* _Work instructions_:
Repeat the stretch of the records from the line containing "junio 23, 2026" through the line containing "junio 2, 2026", both of those lines included.

Records from a data collection:
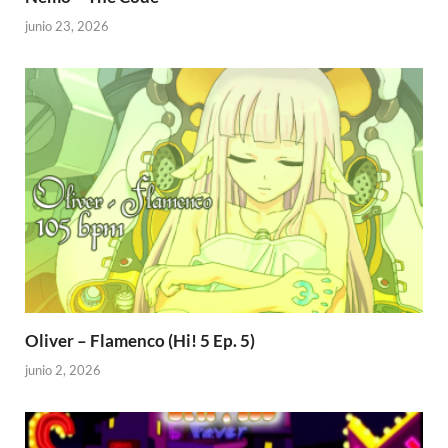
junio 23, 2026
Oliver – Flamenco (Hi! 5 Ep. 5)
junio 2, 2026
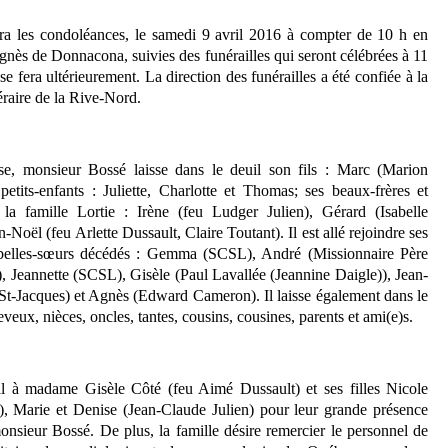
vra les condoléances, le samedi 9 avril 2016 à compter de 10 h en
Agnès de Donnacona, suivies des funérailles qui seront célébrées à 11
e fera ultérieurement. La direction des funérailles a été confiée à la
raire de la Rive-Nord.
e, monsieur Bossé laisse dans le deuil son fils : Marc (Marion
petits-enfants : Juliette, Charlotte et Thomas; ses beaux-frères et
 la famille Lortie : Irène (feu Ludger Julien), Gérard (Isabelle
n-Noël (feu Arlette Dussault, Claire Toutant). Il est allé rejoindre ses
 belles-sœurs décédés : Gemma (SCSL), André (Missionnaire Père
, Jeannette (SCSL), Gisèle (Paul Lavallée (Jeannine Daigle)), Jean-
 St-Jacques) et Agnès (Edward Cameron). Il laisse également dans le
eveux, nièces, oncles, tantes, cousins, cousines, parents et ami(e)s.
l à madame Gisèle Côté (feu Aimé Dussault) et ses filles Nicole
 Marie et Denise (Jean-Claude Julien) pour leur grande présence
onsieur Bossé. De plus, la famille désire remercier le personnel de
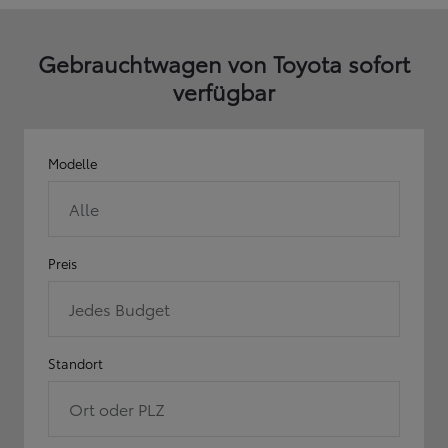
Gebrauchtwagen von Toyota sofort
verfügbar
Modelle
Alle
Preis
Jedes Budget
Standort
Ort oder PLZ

--

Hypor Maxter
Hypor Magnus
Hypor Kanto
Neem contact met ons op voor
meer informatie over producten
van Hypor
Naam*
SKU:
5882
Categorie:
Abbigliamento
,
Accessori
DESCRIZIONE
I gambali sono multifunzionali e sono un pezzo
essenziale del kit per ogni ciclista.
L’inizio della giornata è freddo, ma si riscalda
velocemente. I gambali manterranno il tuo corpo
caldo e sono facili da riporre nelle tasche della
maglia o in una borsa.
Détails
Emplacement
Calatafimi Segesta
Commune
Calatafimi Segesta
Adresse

...

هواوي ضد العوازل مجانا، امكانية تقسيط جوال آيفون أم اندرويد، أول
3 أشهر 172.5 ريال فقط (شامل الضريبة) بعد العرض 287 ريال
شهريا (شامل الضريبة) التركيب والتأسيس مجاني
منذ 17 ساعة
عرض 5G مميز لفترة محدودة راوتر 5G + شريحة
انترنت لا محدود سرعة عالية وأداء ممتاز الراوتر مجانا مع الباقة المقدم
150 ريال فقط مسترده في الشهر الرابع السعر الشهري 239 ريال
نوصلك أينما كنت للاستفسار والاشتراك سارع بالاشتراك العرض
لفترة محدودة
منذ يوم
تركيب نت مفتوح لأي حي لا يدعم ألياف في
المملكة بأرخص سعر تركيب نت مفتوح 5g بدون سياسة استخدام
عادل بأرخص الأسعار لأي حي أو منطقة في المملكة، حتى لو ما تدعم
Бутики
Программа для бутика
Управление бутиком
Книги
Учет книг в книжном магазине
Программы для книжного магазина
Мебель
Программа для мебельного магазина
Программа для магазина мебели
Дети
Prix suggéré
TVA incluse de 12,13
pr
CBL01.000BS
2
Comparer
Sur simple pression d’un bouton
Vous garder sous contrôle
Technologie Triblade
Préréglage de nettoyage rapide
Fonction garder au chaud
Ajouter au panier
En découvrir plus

* _Response box_:
junio 23, 2026
Oliver – Flamenco (Hi! 5 Ep. 5)
junio 2, 2026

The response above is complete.